» Page segmentation data:
------------------------

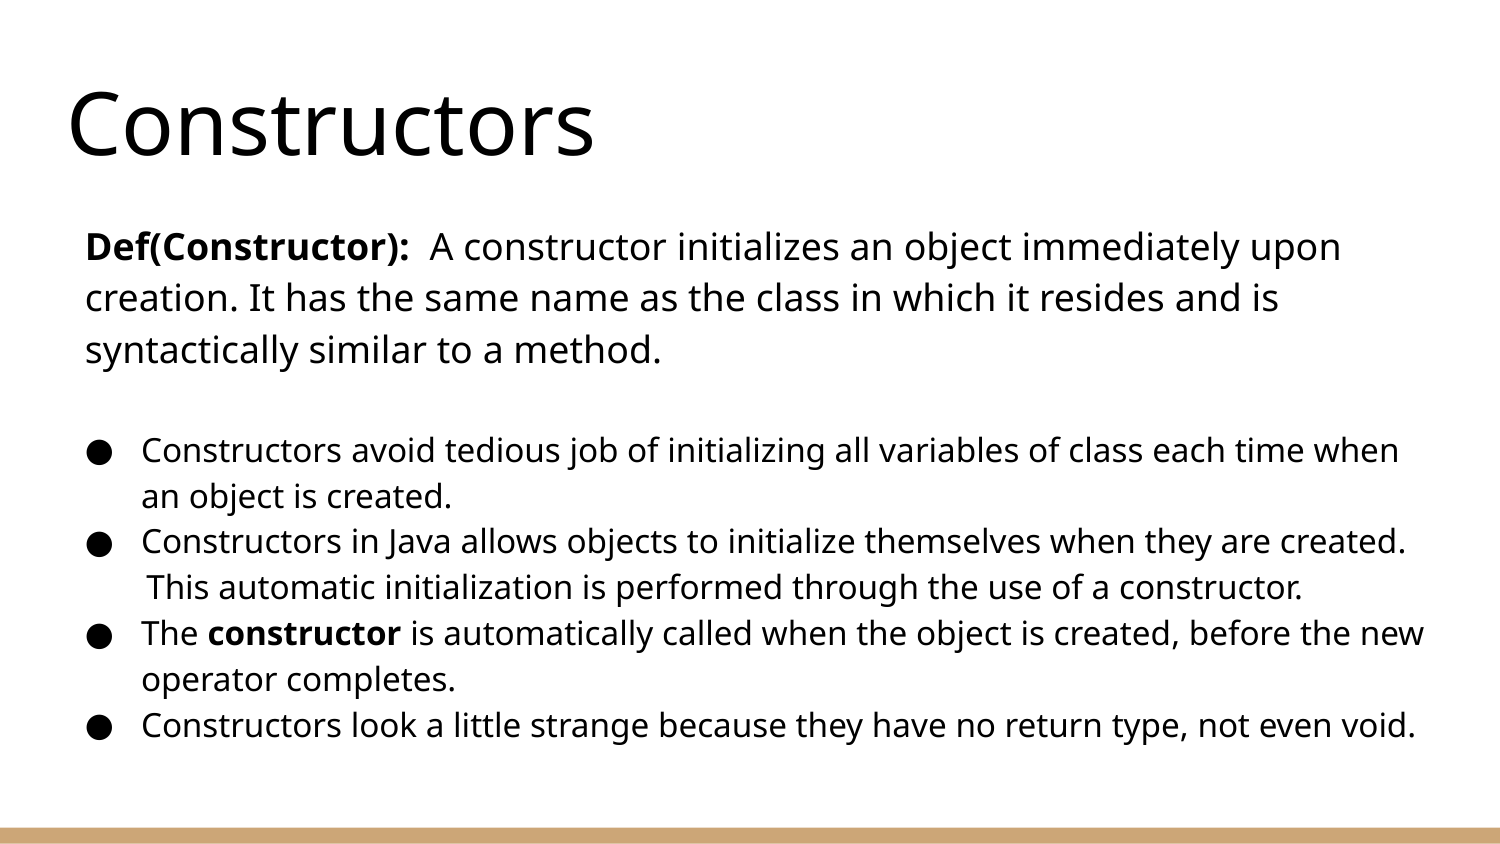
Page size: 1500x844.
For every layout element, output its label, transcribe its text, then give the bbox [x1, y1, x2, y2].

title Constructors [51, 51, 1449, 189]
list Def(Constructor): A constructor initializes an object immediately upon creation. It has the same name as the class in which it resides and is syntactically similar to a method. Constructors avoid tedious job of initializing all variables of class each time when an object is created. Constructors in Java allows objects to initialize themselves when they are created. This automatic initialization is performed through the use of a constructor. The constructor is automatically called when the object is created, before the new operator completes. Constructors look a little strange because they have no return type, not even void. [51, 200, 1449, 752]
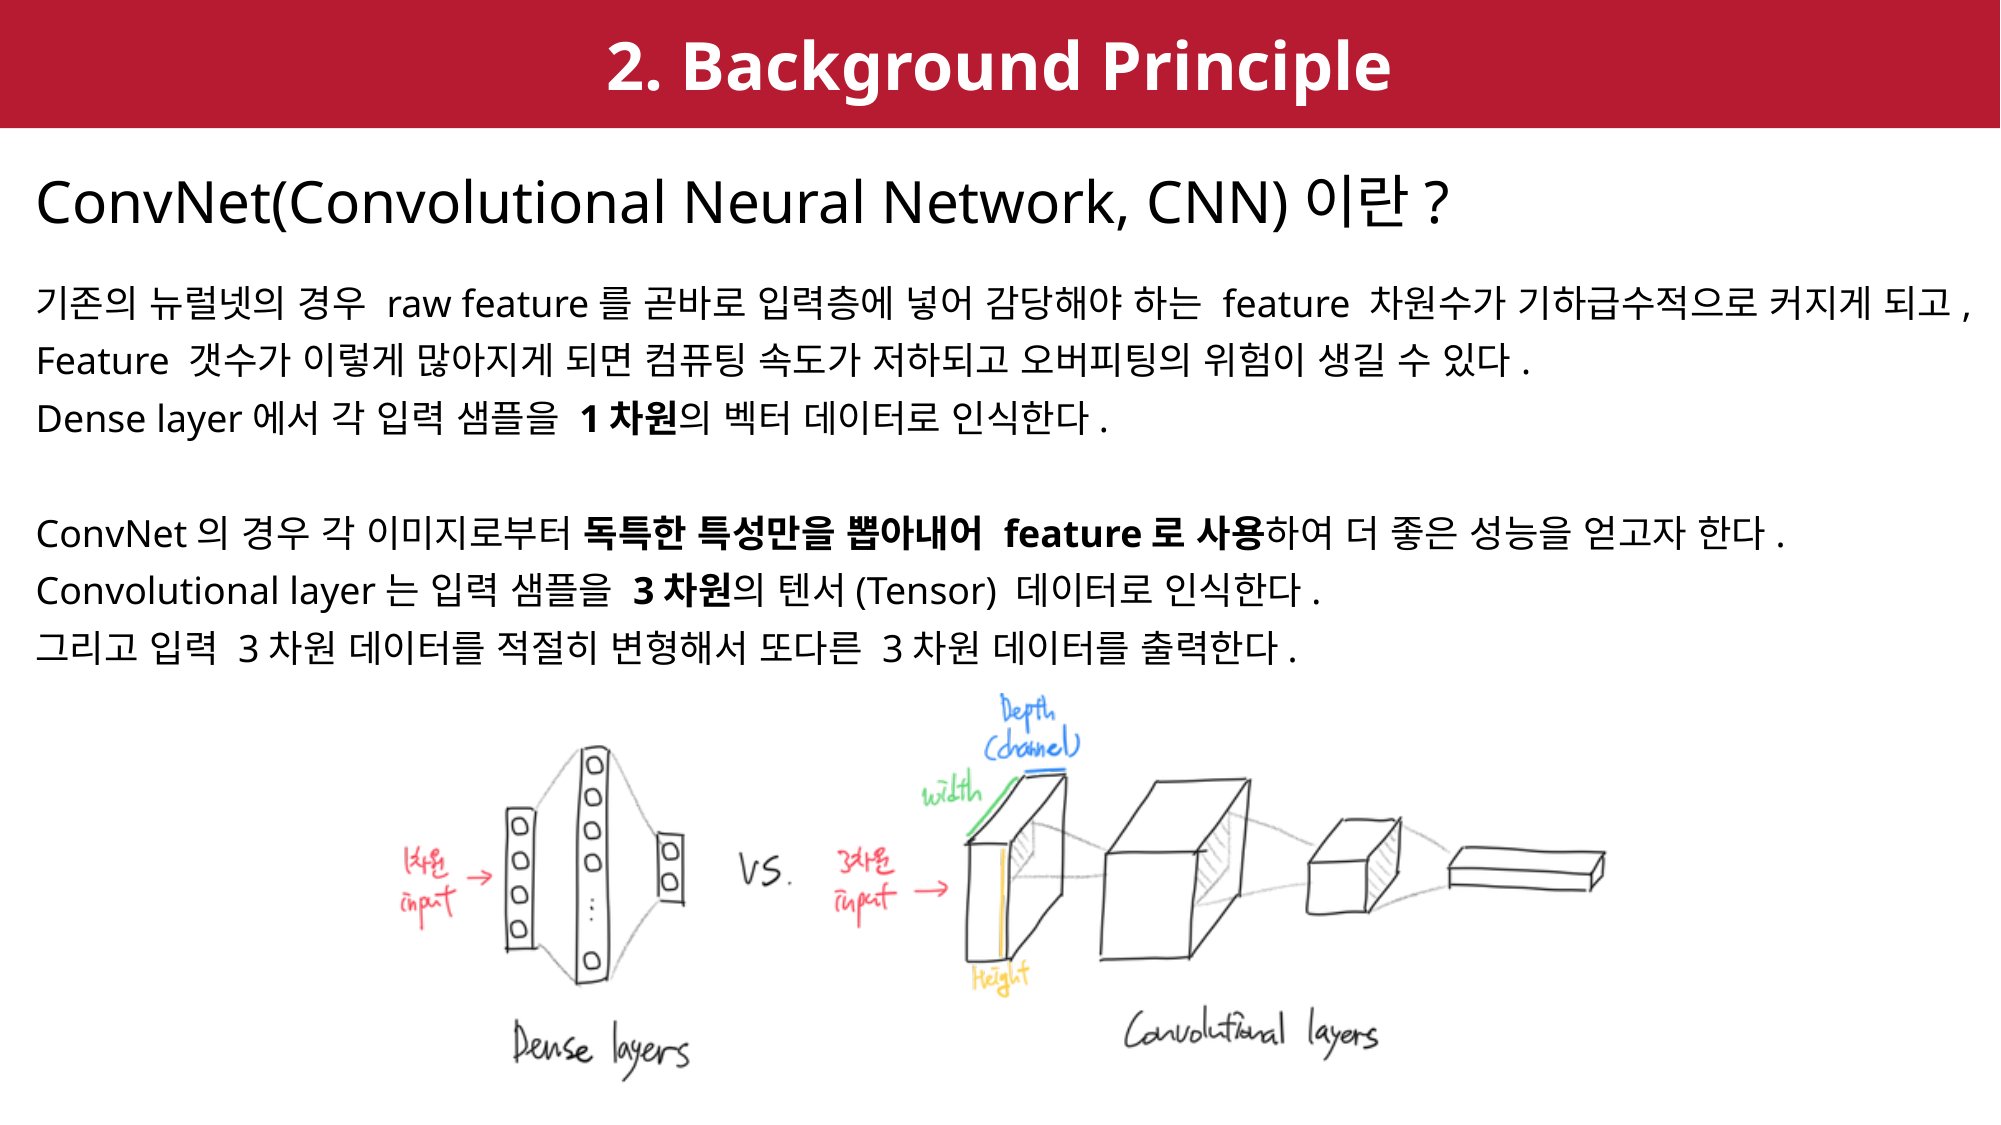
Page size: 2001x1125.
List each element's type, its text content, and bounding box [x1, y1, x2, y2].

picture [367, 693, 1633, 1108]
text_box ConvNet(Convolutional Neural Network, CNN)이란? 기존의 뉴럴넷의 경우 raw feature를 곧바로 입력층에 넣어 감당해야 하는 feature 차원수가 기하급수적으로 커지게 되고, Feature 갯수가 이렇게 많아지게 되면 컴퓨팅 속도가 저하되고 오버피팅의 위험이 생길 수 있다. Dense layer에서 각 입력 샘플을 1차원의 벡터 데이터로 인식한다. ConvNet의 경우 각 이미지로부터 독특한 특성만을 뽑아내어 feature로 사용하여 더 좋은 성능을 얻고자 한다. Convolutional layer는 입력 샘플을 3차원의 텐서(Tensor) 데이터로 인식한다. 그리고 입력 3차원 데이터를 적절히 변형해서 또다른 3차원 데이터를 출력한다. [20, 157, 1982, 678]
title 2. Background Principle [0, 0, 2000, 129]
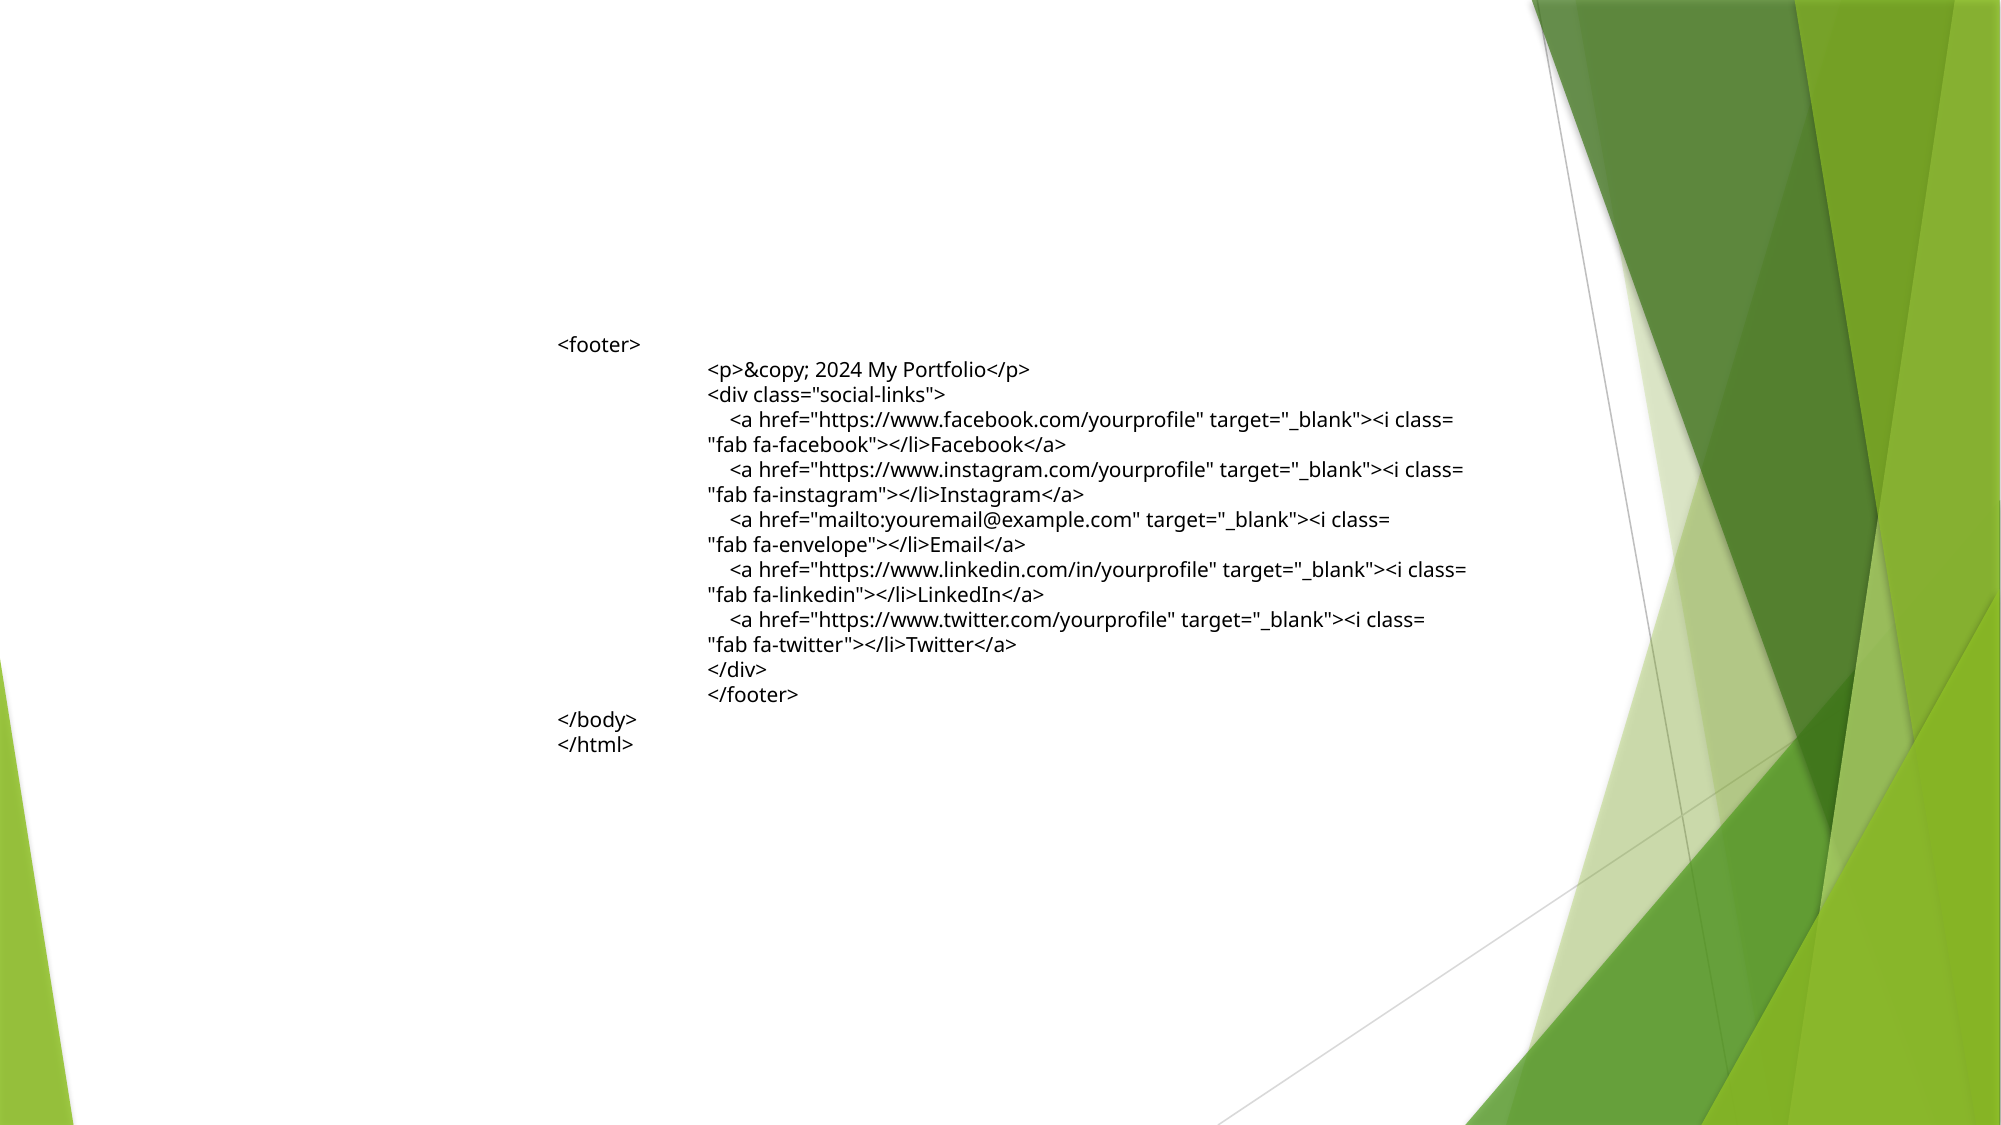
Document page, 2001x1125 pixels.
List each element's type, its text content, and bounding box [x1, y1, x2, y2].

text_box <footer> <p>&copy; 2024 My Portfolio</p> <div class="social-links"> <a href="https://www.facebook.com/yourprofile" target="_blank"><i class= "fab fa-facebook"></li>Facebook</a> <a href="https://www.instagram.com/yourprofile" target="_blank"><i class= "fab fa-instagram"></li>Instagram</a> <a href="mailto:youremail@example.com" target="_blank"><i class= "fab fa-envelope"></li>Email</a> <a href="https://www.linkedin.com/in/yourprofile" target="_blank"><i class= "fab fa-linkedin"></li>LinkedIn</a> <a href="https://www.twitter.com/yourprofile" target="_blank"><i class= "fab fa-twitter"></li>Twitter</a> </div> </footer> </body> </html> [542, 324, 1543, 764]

------------------------

» WHAT IS EXPECTED:
Copy each line of the records above without change, but do not include any picture.

» COMPLETED EXERCISE:
Page size: 1500x844.
For every layout element, output its label, transcribe its text, then give the bbox [x1, y1, x2, y2].

title Constructors [51, 51, 1449, 189]
list Def(Constructor): A constructor initializes an object immediately upon creation. It has the same name as the class in which it resides and is syntactically similar to a method. Constructors avoid tedious job of initializing all variables of class each time when an object is created. Constructors in Java allows objects to initialize themselves when they are created. This automatic initialization is performed through the use of a constructor. The constructor is automatically called when the object is created, before the new operator completes. Constructors look a little strange because they have no return type, not even void. [51, 200, 1449, 752]
Page size: 2001x1125.
List each element's type, its text content, and bounding box [x1, y1, x2, y2].

picture [367, 693, 1633, 1108]
text_box ConvNet(Convolutional Neural Network, CNN)이란? 기존의 뉴럴넷의 경우 raw feature를 곧바로 입력층에 넣어 감당해야 하는 feature 차원수가 기하급수적으로 커지게 되고, Feature 갯수가 이렇게 많아지게 되면 컴퓨팅 속도가 저하되고 오버피팅의 위험이 생길 수 있다. Dense layer에서 각 입력 샘플을 1차원의 벡터 데이터로 인식한다. ConvNet의 경우 각 이미지로부터 독특한 특성만을 뽑아내어 feature로 사용하여 더 좋은 성능을 얻고자 한다. Convolutional layer는 입력 샘플을 3차원의 텐서(Tensor) 데이터로 인식한다. 그리고 입력 3차원 데이터를 적절히 변형해서 또다른 3차원 데이터를 출력한다. [20, 157, 1982, 678]
title 2. Background Principle [0, 0, 2000, 129]
Document page, 2001x1125 pixels.
List each element's type, its text content, and bounding box [x1, y1, x2, y2].

text_box <footer> <p>&copy; 2024 My Portfolio</p> <div class="social-links"> <a href="https://www.facebook.com/yourprofile" target="_blank"><i class= "fab fa-facebook"></li>Facebook</a> <a href="https://www.instagram.com/yourprofile" target="_blank"><i class= "fab fa-instagram"></li>Instagram</a> <a href="mailto:youremail@example.com" target="_blank"><i class= "fab fa-envelope"></li>Email</a> <a href="https://www.linkedin.com/in/yourprofile" target="_blank"><i class= "fab fa-linkedin"></li>LinkedIn</a> <a href="https://www.twitter.com/yourprofile" target="_blank"><i class= "fab fa-twitter"></li>Twitter</a> </div> </footer> </body> </html> [542, 324, 1543, 764]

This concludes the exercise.